TASK GOAL. In the material below, find each line with the word "العاملة" and copy it.

=== Begin Enclosure ===

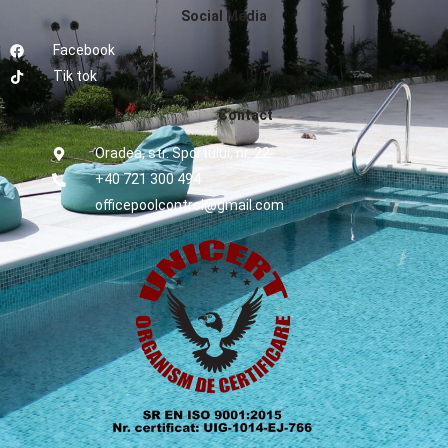
Social Media
Facebook
Tik tok
Contact
Oradea, str. Sportului, nr. 22
+40 721 300 494
officepoolcontrol@gmail.com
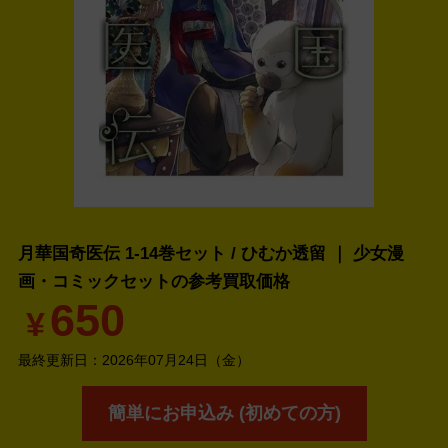
月華国奇医伝 1-14巻セット / ひむか透留 ｜ 少女漫
画・コミックセットの
参考買取価格
650
¥
最終更新日：
2026年07月24日（金）
簡単にお申込み (初めての方)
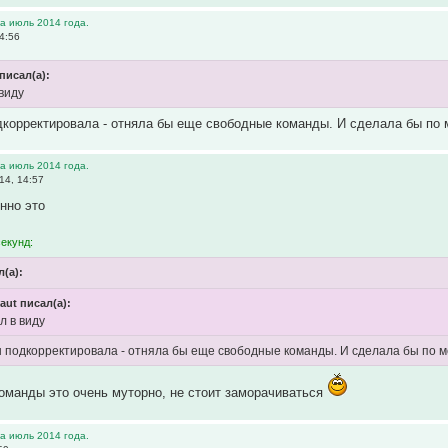
а июль 2014 года.
4:56
писал(а):
 виду
дкорректировала - отняла бы еще свободные команды. И сделала бы по 
а июль 2014 года.
14, 14:57
енно это
секунд:
(а):
aut писал(а):
л в виду
ы подкорректировала - отняла бы еще свободные команды. И сделала бы по 
оманды это очень муторно, не стоит заморачиваться
а июль 2014 года.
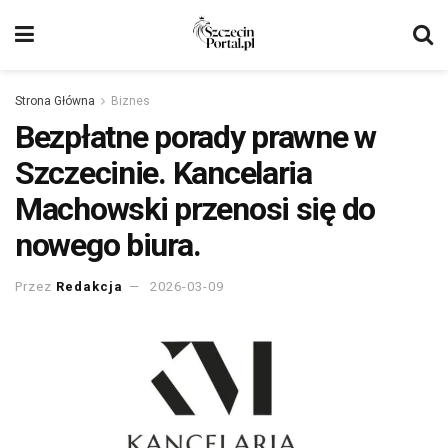
Strona Główna
Biznes
Bezpłatne porady prawne w
Szczecinie. Kancelaria
Machowski przenosi się do
nowego biura.
Przez
Redakcja
2026-03-09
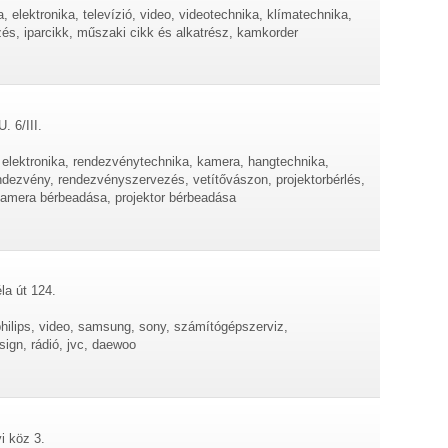
a, elektronika, televízió, video, videotechnika, klímatechnika,
zés, iparcikk, műszaki cikk és alkatrész, kamkorder
. 6/III.
ó elektronika, rendezvénytechnika, kamera, hangtechnika,
ndezvény, rendezvényszervezés, vetítővászon, projektorbérlés,
okamera bérbeadása, projektor bérbeadása
la út 124.
, philips, video, samsung, sony, számítógépszerviz,
ign, rádió, jvc, daewoo
i köz 3.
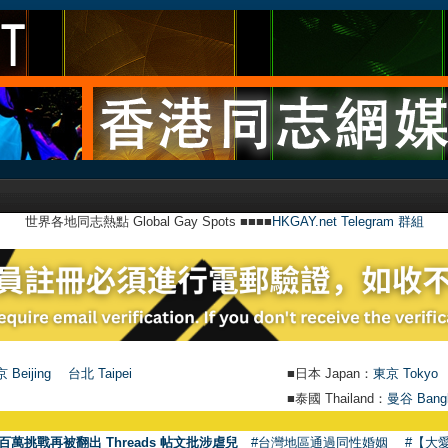
世界各地同志熱點 Global Gay Spots ■■■■
HKGAY.net Telegram 群組
 Beijing
台北 Taipei
■日本 Japan：
東京 Tokyo
■泰國 Thailand：
曼谷 Bang
百萬挑戰再被翻出 Threads 帖文批涉虐兒
#台灣地區通過同性婚姻
#【大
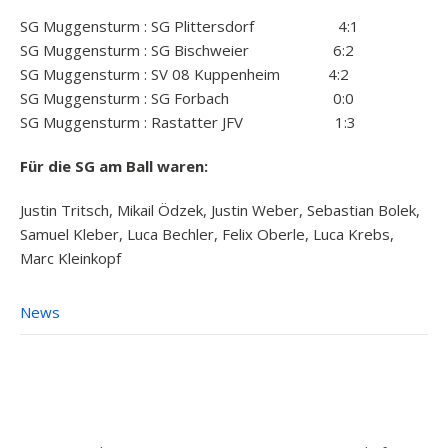
SG Muggensturm : SG Plittersdorf 4:1
SG Muggensturm : SG Bischweier 6:2
SG Muggensturm : SV 08 Kuppenheim 4:2
SG Muggensturm : SG Forbach 0:0
SG Muggensturm : Rastatter JFV 1:3
Für die SG am Ball waren:
Justin Tritsch, Mikail Ödzek, Justin Weber, Sebastian Bolek,
Samuel Kleber, Luca Bechler, Felix Oberle, Luca Krebs,
Marc Kleinkopf
News
Post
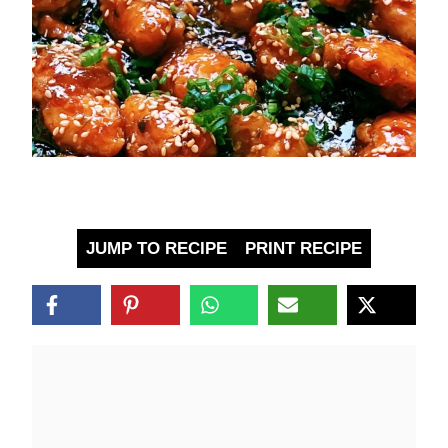
JUMP TO RECIPE
PRINT RECIPE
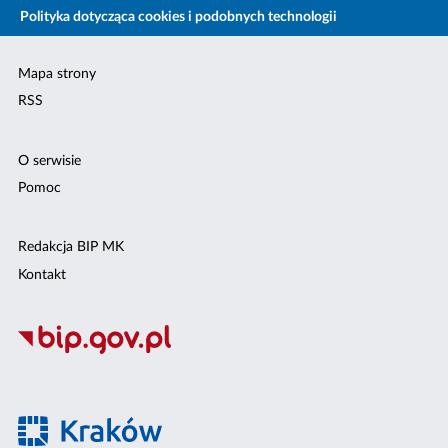
Polityka dotycząca cookies i podobnych technologii
Mapa strony
RSS
O serwisie
Pomoc
Redakcja BIP MK
Kontakt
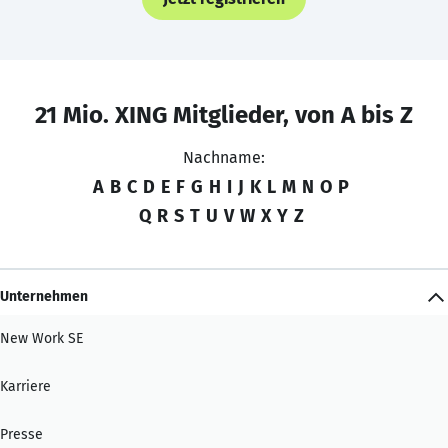
21 Mio. XING Mitglieder, von A bis Z
Nachname:
A
B
C
D
E
F
G
H
I
J
K
L
M
N
O
P
Q
R
S
T
U
V
W
X
Y
Z
Unternehmen
New Work SE
Karriere
Presse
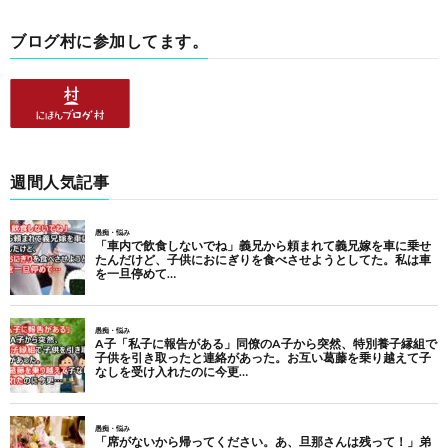
ブログ村に参加してます。
週間人気記事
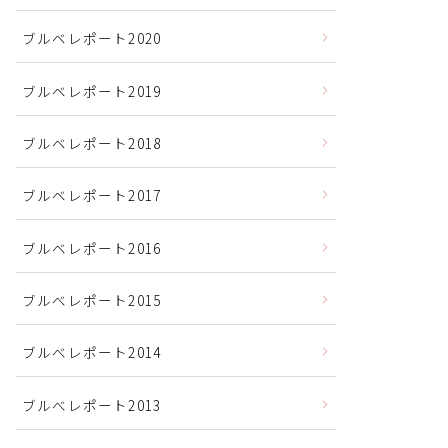
ブルベレポート2020
ブルベレポート2019
ブルベレポート2018
ブルベレポート2017
ブルベレポート2016
ブルべレポート2015
ブルべレポート2014
ブルべレポート2013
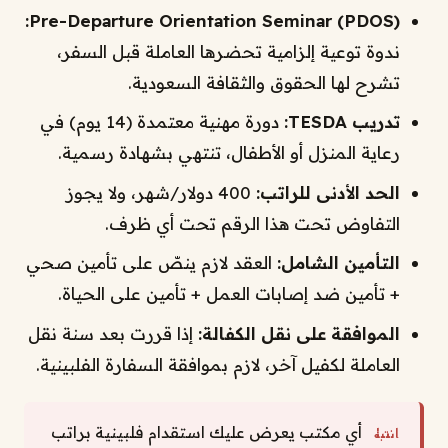
Pre-Departure Orientation Seminar (PDOS):
ندوة توعية إلزامية تحضرها العاملة قبل السفر،
تشرح لها الحقوق والثقافة السعودية.
تدريب TESDA:
دورة مهنية معتمدة (14 يوم) في
رعاية المنزل أو الأطفال، تنتهي بشهادة رسمية.
الحد الأدنى للراتب:
400 دولار/شهر، ولا يجوز
التفاوض تحت هذا الرقم تحت أي ظرف.
التأمين الشامل:
العقد لازم ينصّ على تأمين صحي
+ تأمين ضد إصابات العمل + تأمين على الحياة.
الموافقة على نقل الكفالة:
إذا قررت بعد سنة نقل
العاملة لكفيل آخر، لازم بموافقة السفارة الفلبينية.
أي مكتب يعرض عليك استقدام فلبينية براتب
انتبه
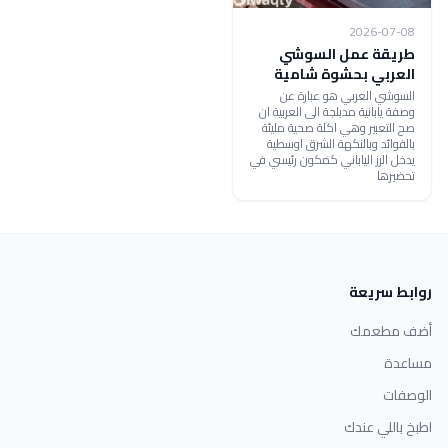
2026-07-08
طريقة عمل السوشي
العربي بحشوة شامية
السوشي العربي هو عبارة عن
وصفة يابانية مدبلجة الى العربية ان
صح التعبير وهي اكلة صحية مليئة
بالفوائد وبالنكهة الشرق اوسطية
يدخل الرز الياباني كمكون رئيسي في
تحضيرها
روابط سريعة
أضف مطعمك
مساعدة
الوصفات
اطبخ باللي عندك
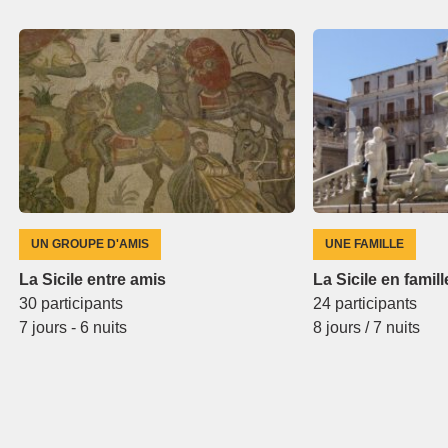
UN GROUPE D'AMIS
UNE FAMILLE
La Sicile entre amis
La Sicile en famill
30 participants
24 participants
7 jours - 6 nuits
8 jours / 7 nuits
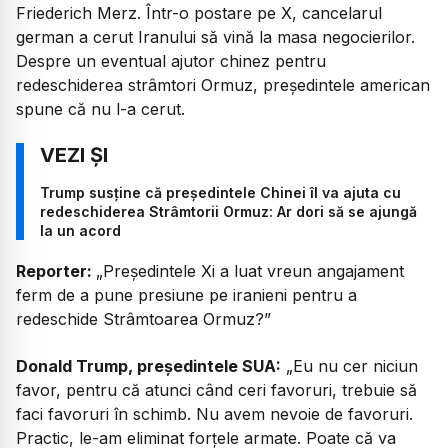
Friederich Merz. Într-o postare pe X, cancelarul
german a cerut Iranului să vină la masa negocierilor.
Despre un eventual ajutor chinez pentru
redeschiderea strâmtori Ormuz, președintele american
spune că nu l-a cerut.
Trump susține că președintele Chinei îl va ajuta cu
redeschiderea Strâmtorii Ormuz: Ar dori să se ajungă
la un acord
Reporter:
„Președintele Xi a luat vreun angajament
ferm de a pune presiune pe iranieni pentru a
redeschide Strâmtoarea Ormuz?”
Donald Trump, președintele SUA:
„Eu nu cer niciun
favor, pentru că atunci când ceri favoruri, trebuie să
faci favoruri în schimb. Nu avem nevoie de favoruri.
Practic, le-am eliminat forțele armate. Poate că va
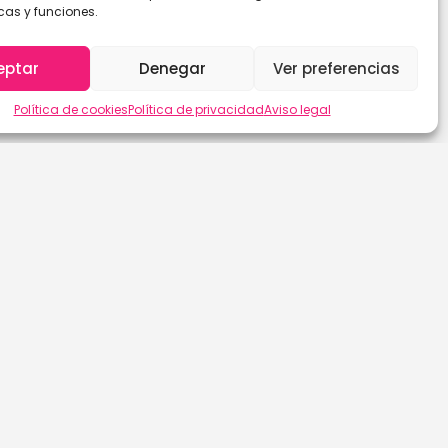
cas y funciones.
eptar
Denegar
Ver preferencias
Política de cookies
Política de privacidad
Aviso legal
Las Palmas de G.C.
Sevilla
León
Soria
Lleida
Tarragona
Lugo
Tenerife
Madrid
Teruel
Málaga
Toledo
Murcia
Valencia
Navarra
Valladolid
Ourense
Vizcaya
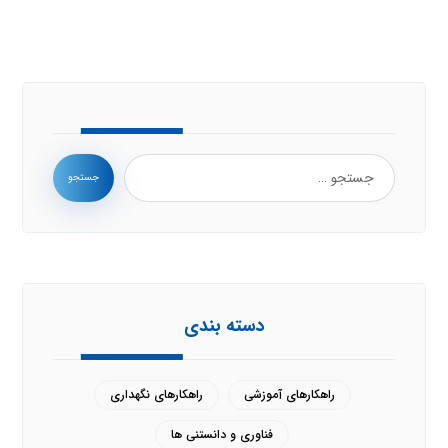
جستجو
دسته بندی
راهکارهای آموزشی
راهکارهای نگهداری
فناوری و دانستنی ها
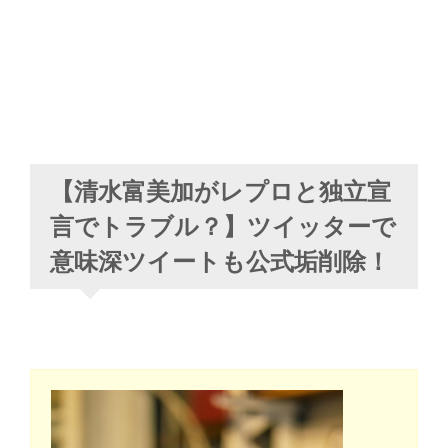
【清水富美加がレプロと独立宣
言でトラブル？】ツイッターで
意味深ツイートも公式垢削除！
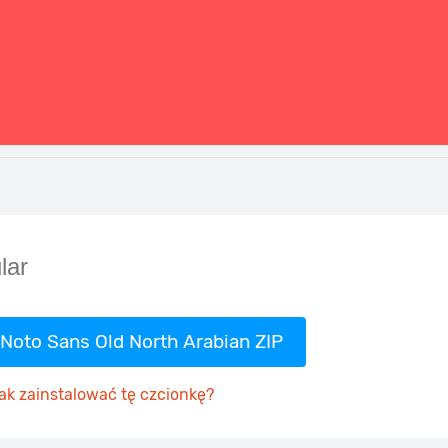
 Noto Sans Old North Arabian ZIP
ak zainstalować tę czcionkę?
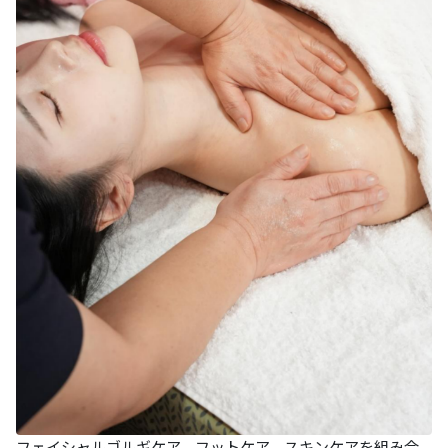
フェイシャルゴルギケア、フットケア、スキンケアを組み合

=== End Enclosure ===

WRITTEN SOLUTION.
ندوة توعية إلزامية تحضرها العاملة قبل السفر،
العاملة لكفيل آخر، لازم بموافقة السفارة الفلبينية.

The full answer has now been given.